Cesar Guzman: Dean Singleton was my boss. Tell you what … I’d rather have Dean Singleton.
Jamie Gadette: Uhh—neither? If pressed, I’d go with the church. They’ve got a fierce choir.
Susan Kruithof: That’s like asking if you want Hitler or Satan as a boss. And, as I’m a left-leaning atheist, I’d have to chose neither. Was that a bit too strong?
Ted McDonough: I want Perry White, Superman’s editor at the Daily Planet, a hard-bitten but fair, cigar-chomping editor with a soft spot.
Eric S. Peterson: I don’t know; both sound so (gag) appealing. Maybe if there were a job that combined the best of both, like working as a writer for the Mormon Times covering the Bunko Moms beat or following the action on the re-enacted handcart trail. That’s the kind of hard-hitting journalism I need to get into.

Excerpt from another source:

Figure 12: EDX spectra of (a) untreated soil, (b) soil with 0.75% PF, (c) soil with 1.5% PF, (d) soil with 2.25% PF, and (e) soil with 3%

Doug Kruithof: Is this a trick question? Actually, probably the church as I can’t imagine peddling any of Singleton’s products, and I also heard that the church’s payroll takes out your required double-tithe pre-tax!

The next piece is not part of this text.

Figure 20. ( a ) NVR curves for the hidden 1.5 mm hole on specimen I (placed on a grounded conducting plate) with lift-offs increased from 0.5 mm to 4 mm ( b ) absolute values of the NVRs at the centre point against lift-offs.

Paula Saltas: LDS Church. Only if they don’t get pissy with me if I do a calendar of naked Greek gods.
Bryan Bale: My dirty little secret: I’m a returned missionary. So, at this point, I’d rather take my chances with the Trib.
Jesse James Burnitt: Hmm … lying, manipulative media mogul, or lying, manipulative corporation/religion? Neither, thank you. I would rather spend my days sitting on Main Street asking for change. At least that would be honest.

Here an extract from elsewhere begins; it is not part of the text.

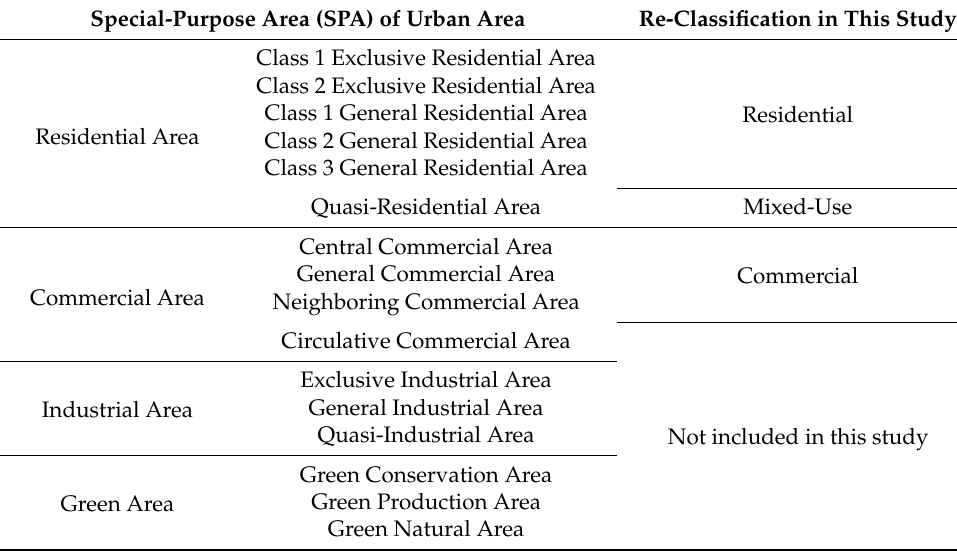
Table 1. Land-use zoning system of the urban area in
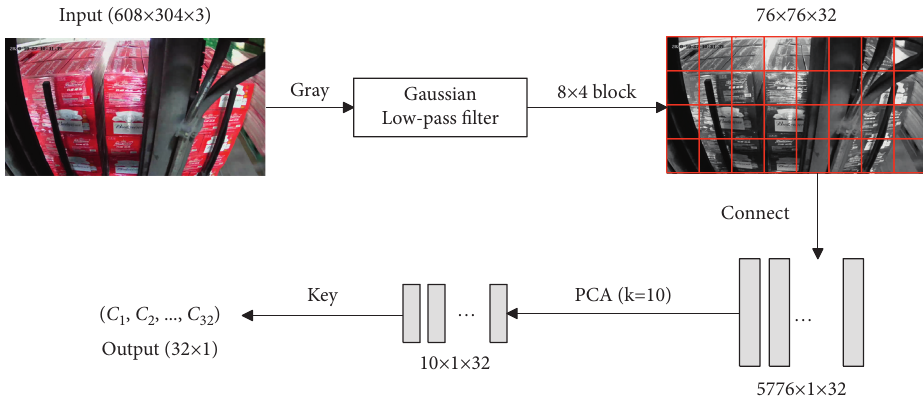
Figure 3: Image hash algorithm based on PCA.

Nick Clark: Isn’t that the same thing as: Whom do you want to be your boss, the puppet or the master?
Bryan Mannos: This is a trick question used by Saltas in his interviews. I failed it once. I have to plead the Fifth this time.
Casey Tracy: Good God! Hmm, let’s see, given the choice of a dictatorship with a sprinkling of greed or an institution that disregards historical fact and that pesky thing called science … I think I would rather wear a giant hot-dog costume at the grand opening of an auto extravaganza.